**Required work**
Copy the data below verbatim, every line of it.

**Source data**
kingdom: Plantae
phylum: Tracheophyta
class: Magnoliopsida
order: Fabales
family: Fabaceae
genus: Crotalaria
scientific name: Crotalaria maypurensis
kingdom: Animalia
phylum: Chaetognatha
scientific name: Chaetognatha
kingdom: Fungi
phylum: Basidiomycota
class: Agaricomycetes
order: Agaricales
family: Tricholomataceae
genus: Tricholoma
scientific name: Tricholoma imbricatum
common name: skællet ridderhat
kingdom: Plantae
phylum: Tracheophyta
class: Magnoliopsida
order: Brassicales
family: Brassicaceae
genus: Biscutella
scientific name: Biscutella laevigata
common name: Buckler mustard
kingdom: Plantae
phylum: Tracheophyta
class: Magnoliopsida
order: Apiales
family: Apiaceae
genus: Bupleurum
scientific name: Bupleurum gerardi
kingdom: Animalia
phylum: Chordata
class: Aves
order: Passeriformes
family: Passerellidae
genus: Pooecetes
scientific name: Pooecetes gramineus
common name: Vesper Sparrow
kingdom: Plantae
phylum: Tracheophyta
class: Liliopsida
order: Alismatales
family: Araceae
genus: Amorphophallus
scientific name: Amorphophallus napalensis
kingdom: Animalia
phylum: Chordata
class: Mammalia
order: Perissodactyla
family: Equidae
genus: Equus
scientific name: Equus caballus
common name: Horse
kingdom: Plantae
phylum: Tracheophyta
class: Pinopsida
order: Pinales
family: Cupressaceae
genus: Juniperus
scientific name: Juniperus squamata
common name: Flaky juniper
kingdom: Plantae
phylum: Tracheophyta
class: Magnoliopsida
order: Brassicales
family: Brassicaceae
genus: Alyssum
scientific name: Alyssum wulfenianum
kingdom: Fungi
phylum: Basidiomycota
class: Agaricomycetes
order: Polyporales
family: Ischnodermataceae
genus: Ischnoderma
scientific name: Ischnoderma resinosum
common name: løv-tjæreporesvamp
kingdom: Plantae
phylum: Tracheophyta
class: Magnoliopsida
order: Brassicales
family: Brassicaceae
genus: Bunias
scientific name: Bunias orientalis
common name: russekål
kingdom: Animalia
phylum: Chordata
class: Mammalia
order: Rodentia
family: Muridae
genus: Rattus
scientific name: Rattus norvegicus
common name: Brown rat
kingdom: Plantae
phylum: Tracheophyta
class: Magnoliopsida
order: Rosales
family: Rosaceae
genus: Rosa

**Response to this exercise**
kingdom: Plantae
phylum: Tracheophyta
class: Magnoliopsida
order: Fabales
family: Fabaceae
genus: Crotalaria
scientific name: Crotalaria maypurensis
kingdom: Animalia
phylum: Chaetognatha
scientific name: Chaetognatha
kingdom: Fungi
phylum: Basidiomycota
class: Agaricomycetes
order: Agaricales
family: Tricholomataceae
genus: Tricholoma
scientific name: Tricholoma imbricatum
common name: skællet ridderhat
kingdom: Plantae
phylum: Tracheophyta
class: Magnoliopsida
order: Brassicales
family: Brassicaceae
genus: Biscutella
scientific name: Biscutella laevigata
common name: Buckler mustard
kingdom: Plantae
phylum: Tracheophyta
class: Magnoliopsida
order: Apiales
family: Apiaceae
genus: Bupleurum
scientific name: Bupleurum gerardi
kingdom: Animalia
phylum: Chordata
class: Aves
order: Passeriformes
family: Passerellidae
genus: Pooecetes
scientific name: Pooecetes gramineus
common name: Vesper Sparrow
kingdom: Plantae
phylum: Tracheophyta
class: Liliopsida
order: Alismatales
family: Araceae
genus: Amorphophallus
scientific name: Amorphophallus napalensis
kingdom: Animalia
phylum: Chordata
class: Mammalia
order: Perissodactyla
family: Equidae
genus: Equus
scientific name: Equus caballus
common name: Horse
kingdom: Plantae
phylum: Tracheophyta
class: Pinopsida
order: Pinales
family: Cupressaceae
genus: Juniperus
scientific name: Juniperus squamata
common name: Flaky juniper
kingdom: Plantae
phylum: Tracheophyta
class: Magnoliopsida
order: Brassicales
family: Brassicaceae
genus: Alyssum
scientific name: Alyssum wulfenianum
kingdom: Fungi
phylum: Basidiomycota
class: Agaricomycetes
order: Polyporales
family: Ischnodermataceae
genus: Ischnoderma
scientific name: Ischnoderma resinosum
common name: løv-tjæreporesvamp
kingdom: Plantae
phylum: Tracheophyta
class: Magnoliopsida
order: Brassicales
family: Brassicaceae
genus: Bunias
scientific name: Bunias orientalis
common name: russekål
kingdom: Animalia
phylum: Chordata
class: Mammalia
order: Rodentia
family: Muridae
genus: Rattus
scientific name: Rattus norvegicus
common name: Brown rat
kingdom: Plantae
phylum: Tracheophyta
class: Magnoliopsida
order: Rosales
family: Rosaceae
genus: Rosa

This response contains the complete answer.